IHK veranstaltet Speed-Dating im Flüchtlingen in Duisburg und Geldern

Aktion der Handelskammer : IHK: Speed-Dating mit Flüchtlingen

72 Geflüchtete konnten jetzt Kontakt zu niederrheinischen Firmen knüpfen. Die Hüttenwerke Krupp Mannesmann (HKM) waren schon zum zweiten Mal dabei.

Stimmt die Chemie? Diese Frage ist wichtig beim Speed-Dating, auch wenn es dabei um den Job geht. Firmen und Geflüchtete hatten jetzt in Duisburg und in Geldern die Chance, sich in zehn Minuten kennenzulernen. Die Niederrheinische IHK organisierte die Speed-Datings in Kooperation mit dem Integration Point der Stadt Duisburg, des Kreises Wesel, dem Jobcenter Kreis Wesel und der Stadt Geldern.

Insgesamt 72 Flüchtlinge nutzten in Duisburg die Gelegenheit, um Kontakte zu neun Betrieben am Niederrhein zu knüpfen. Das Speed-Dating bietet Personal-Verantwortlichen die Möglichkeit, sich in kurzen Gesprächen ein Bild von den Bewerbern zu machen. Während der Veranstaltung standen den Unternehmen Experten der beteiligten Organisationen zur Seite und informierten sie über verschiedene Fördermöglichkeiten.

Dieses Format überzeugt: Die Hüttenwerke Krupp Mannesmann GmbH aus dem Duisburger Süden nimmt bereits zum zweiten Mal an der Veranstaltung teil. „Wir bilden bereits seit 2017 sehr erfolgreich Menschen mit Fluchthintergrund in unserem Unternehmen aus. Mit unserer Teilnahme am IHK-Speed-Dating möchten wir weiteren Menschen eine Perspektive bieten“, erklärt Celina Reimann von HKM.

-------

- Arbeitsauftrag: Erkläre bitte anhand des Artikels über das IHK-Speed-Dating, warum die Hüttenwerke Krupp Mannesmann an der Veranstaltung teilnehmen.

-------

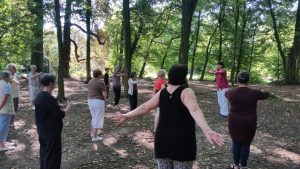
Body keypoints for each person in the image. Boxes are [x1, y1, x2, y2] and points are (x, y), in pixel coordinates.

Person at [113, 64, 224, 169]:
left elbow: (145, 107)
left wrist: (127, 115)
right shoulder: (186, 91)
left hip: (162, 140)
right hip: (182, 142)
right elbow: (194, 110)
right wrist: (207, 130)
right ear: (183, 77)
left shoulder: (162, 92)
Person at [225, 71, 269, 169]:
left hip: (234, 121)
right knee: (246, 143)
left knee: (235, 142)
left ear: (237, 79)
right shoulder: (255, 93)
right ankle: (243, 166)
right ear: (248, 80)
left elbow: (226, 94)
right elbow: (266, 94)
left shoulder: (230, 92)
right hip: (249, 121)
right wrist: (262, 89)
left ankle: (236, 165)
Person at [35, 74, 72, 169]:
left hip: (43, 130)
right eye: (54, 82)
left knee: (45, 153)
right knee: (52, 157)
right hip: (51, 132)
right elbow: (60, 115)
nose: (55, 84)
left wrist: (58, 106)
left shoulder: (40, 96)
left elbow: (46, 109)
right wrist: (68, 108)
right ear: (51, 83)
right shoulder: (48, 98)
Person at [88, 69, 107, 142]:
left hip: (90, 100)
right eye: (101, 74)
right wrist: (106, 100)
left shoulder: (90, 81)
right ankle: (95, 136)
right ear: (98, 75)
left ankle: (92, 133)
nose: (102, 75)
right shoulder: (100, 82)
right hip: (98, 101)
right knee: (98, 118)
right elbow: (104, 94)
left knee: (94, 117)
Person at [0, 71, 16, 151]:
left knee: (2, 126)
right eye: (9, 76)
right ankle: (2, 145)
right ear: (5, 77)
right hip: (5, 109)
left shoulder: (1, 83)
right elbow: (5, 98)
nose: (10, 78)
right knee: (3, 127)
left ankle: (3, 142)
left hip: (2, 110)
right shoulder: (6, 85)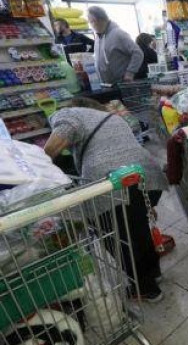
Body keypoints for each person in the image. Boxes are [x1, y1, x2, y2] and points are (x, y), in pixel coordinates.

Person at [44, 97, 168, 302]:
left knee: (118, 238)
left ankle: (146, 288)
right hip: (145, 174)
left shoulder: (70, 113)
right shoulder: (113, 117)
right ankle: (154, 273)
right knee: (139, 228)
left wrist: (36, 165)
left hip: (113, 183)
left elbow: (55, 143)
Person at [87, 6, 143, 84]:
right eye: (90, 22)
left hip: (121, 84)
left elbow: (138, 53)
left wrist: (130, 73)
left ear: (100, 20)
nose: (91, 25)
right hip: (106, 85)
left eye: (92, 21)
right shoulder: (98, 37)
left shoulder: (118, 34)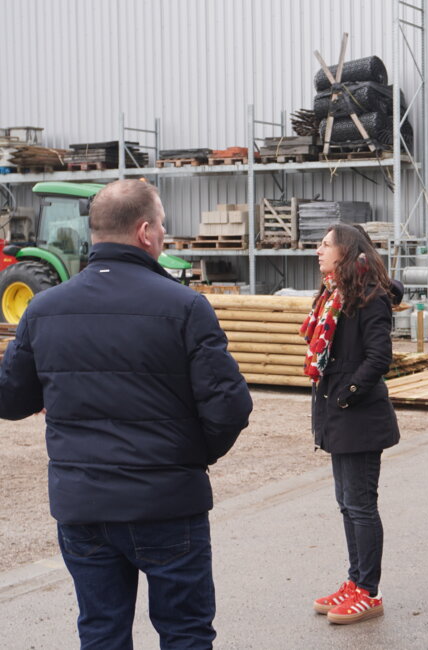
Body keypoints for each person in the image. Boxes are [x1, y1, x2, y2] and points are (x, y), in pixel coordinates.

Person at [0, 179, 253, 648]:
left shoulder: (43, 309)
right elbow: (231, 406)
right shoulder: (185, 306)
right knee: (185, 633)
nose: (163, 234)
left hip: (83, 505)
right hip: (167, 502)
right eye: (161, 225)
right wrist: (192, 455)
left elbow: (9, 400)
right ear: (144, 232)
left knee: (101, 631)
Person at [305, 223, 400, 625]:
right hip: (338, 415)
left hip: (358, 416)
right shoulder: (334, 295)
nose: (318, 250)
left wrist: (347, 394)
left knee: (361, 506)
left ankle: (368, 591)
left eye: (326, 245)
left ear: (345, 251)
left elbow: (379, 358)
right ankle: (355, 579)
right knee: (347, 504)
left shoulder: (369, 298)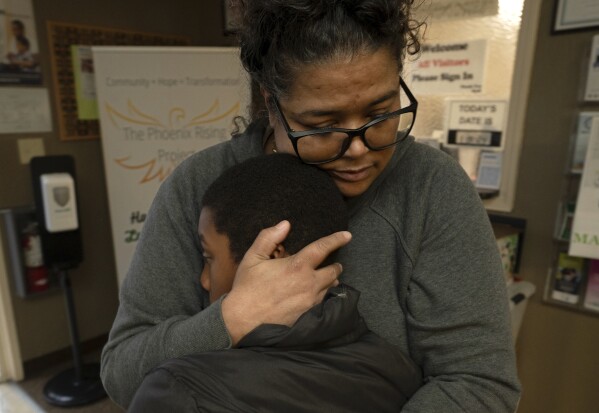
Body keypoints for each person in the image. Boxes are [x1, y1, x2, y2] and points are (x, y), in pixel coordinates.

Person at [101, 1, 521, 411]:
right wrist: (233, 317)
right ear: (271, 104)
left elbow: (479, 383)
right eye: (322, 125)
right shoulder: (197, 186)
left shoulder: (431, 188)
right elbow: (123, 373)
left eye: (381, 112)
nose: (359, 149)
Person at [127, 153, 422, 412]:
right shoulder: (397, 369)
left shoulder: (180, 392)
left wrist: (230, 317)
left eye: (208, 256)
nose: (204, 280)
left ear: (272, 255)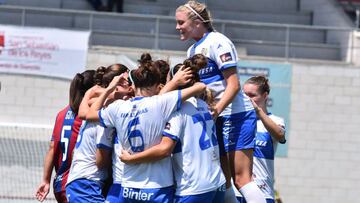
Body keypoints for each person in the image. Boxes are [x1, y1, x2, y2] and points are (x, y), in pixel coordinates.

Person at [175, 1, 266, 203]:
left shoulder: (218, 41)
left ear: (197, 21)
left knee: (241, 180)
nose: (177, 27)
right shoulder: (191, 51)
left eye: (181, 22)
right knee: (223, 181)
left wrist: (217, 110)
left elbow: (233, 85)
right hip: (214, 117)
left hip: (235, 115)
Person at [84, 61, 206, 203]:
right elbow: (201, 87)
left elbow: (90, 114)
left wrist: (109, 89)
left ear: (133, 85)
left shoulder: (118, 108)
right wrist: (175, 81)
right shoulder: (161, 103)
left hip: (128, 186)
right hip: (158, 187)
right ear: (157, 86)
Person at [120, 54, 226, 203]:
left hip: (193, 188)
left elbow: (164, 149)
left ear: (177, 82)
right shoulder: (203, 105)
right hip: (217, 183)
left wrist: (131, 159)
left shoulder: (176, 110)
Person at [66, 64, 132, 203]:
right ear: (116, 85)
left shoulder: (95, 106)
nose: (131, 87)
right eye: (127, 81)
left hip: (81, 181)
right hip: (86, 183)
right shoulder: (105, 116)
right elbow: (100, 161)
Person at [35, 70, 96, 203]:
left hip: (59, 184)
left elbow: (52, 148)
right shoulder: (88, 116)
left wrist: (45, 180)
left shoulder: (62, 114)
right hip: (77, 185)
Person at [235, 76, 286, 203]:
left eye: (252, 95)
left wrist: (258, 112)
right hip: (237, 192)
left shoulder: (275, 120)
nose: (247, 99)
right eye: (244, 95)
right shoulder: (236, 120)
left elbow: (280, 135)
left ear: (265, 96)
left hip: (263, 192)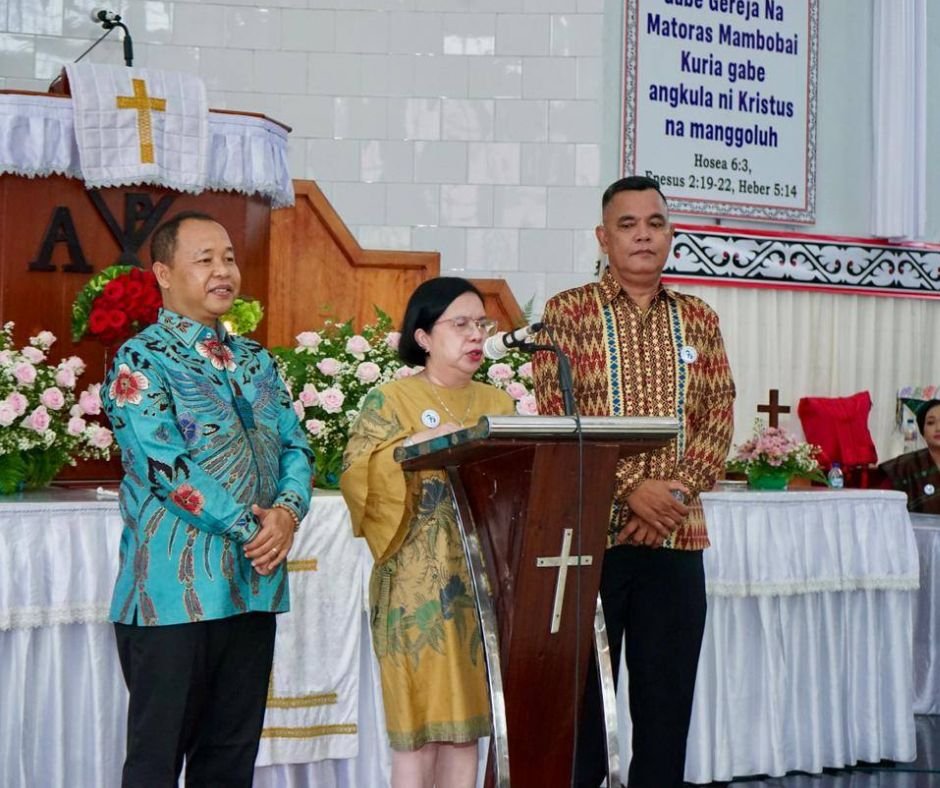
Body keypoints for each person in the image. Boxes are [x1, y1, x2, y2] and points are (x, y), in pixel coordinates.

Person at [533, 176, 736, 788]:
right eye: (628, 224)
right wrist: (630, 492)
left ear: (671, 233)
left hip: (677, 541)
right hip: (591, 541)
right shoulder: (566, 313)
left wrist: (668, 501)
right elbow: (557, 414)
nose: (644, 234)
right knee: (585, 714)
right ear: (603, 236)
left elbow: (718, 416)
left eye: (655, 223)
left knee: (666, 710)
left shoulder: (699, 317)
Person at [101, 211, 313, 787]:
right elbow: (166, 468)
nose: (223, 270)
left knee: (230, 756)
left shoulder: (256, 360)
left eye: (228, 258)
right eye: (205, 260)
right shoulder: (141, 360)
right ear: (164, 274)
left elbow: (295, 443)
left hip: (252, 587)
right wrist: (256, 530)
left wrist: (290, 510)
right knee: (156, 759)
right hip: (173, 595)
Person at [340, 277, 515, 788]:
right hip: (413, 592)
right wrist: (413, 445)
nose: (475, 335)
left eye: (480, 324)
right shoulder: (390, 401)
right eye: (459, 324)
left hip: (483, 590)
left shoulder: (499, 405)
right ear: (423, 337)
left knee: (466, 733)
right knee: (417, 735)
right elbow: (357, 476)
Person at [879, 398, 940, 514]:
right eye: (931, 423)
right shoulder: (903, 467)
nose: (938, 428)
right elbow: (884, 509)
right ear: (923, 431)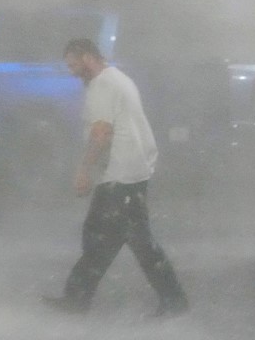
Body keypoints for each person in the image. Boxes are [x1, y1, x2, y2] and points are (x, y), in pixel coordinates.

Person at [47, 37, 189, 317]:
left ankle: (172, 301)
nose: (73, 72)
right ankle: (78, 298)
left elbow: (101, 133)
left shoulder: (102, 85)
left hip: (119, 176)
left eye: (74, 65)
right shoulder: (120, 79)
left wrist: (83, 170)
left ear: (88, 57)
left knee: (127, 241)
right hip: (132, 172)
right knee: (109, 238)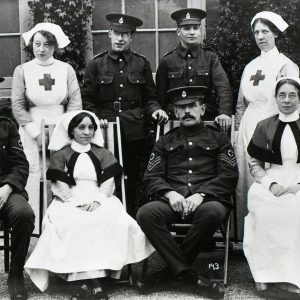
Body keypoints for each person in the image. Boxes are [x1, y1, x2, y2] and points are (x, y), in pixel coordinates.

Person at [24, 110, 154, 299]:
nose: (87, 132)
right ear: (71, 130)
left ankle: (89, 281)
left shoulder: (102, 153)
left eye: (91, 127)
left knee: (108, 219)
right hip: (68, 198)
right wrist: (73, 202)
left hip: (100, 196)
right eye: (81, 127)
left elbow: (108, 183)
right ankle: (91, 283)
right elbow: (59, 184)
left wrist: (98, 201)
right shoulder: (62, 154)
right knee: (72, 222)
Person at [137, 86, 238, 298]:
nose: (187, 111)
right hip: (172, 201)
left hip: (209, 200)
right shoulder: (165, 140)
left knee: (211, 212)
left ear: (202, 109)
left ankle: (169, 273)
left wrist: (202, 194)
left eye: (192, 106)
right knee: (146, 213)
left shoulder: (219, 139)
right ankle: (188, 275)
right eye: (181, 108)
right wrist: (170, 194)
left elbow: (229, 176)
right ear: (175, 112)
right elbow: (151, 177)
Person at [81, 13, 168, 217]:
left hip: (133, 130)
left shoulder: (141, 63)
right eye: (117, 33)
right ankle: (104, 219)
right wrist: (95, 117)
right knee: (103, 176)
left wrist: (156, 110)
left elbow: (150, 97)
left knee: (129, 176)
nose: (120, 38)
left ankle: (128, 219)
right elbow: (86, 99)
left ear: (131, 37)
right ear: (110, 34)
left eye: (125, 34)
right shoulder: (96, 64)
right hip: (105, 130)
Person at [11, 22, 82, 233]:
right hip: (32, 129)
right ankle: (33, 230)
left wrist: (64, 132)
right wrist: (36, 135)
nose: (41, 49)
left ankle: (61, 228)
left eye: (47, 45)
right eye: (37, 44)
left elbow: (75, 102)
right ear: (31, 44)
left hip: (62, 127)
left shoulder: (65, 69)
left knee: (61, 175)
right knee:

-------

- Lösung: Das Format hat die Hüttenwerke Krupp Mannesmann überzeugt, weshalb sie schon zum zweiten Mal dabei sind. Das Unternehmen bildet seit 2017 sehr erfolgreich Menschen mit Fluchthintergrund aus und möchte mit der Teilnahme weiteren Menschen eine Perspektive bieten.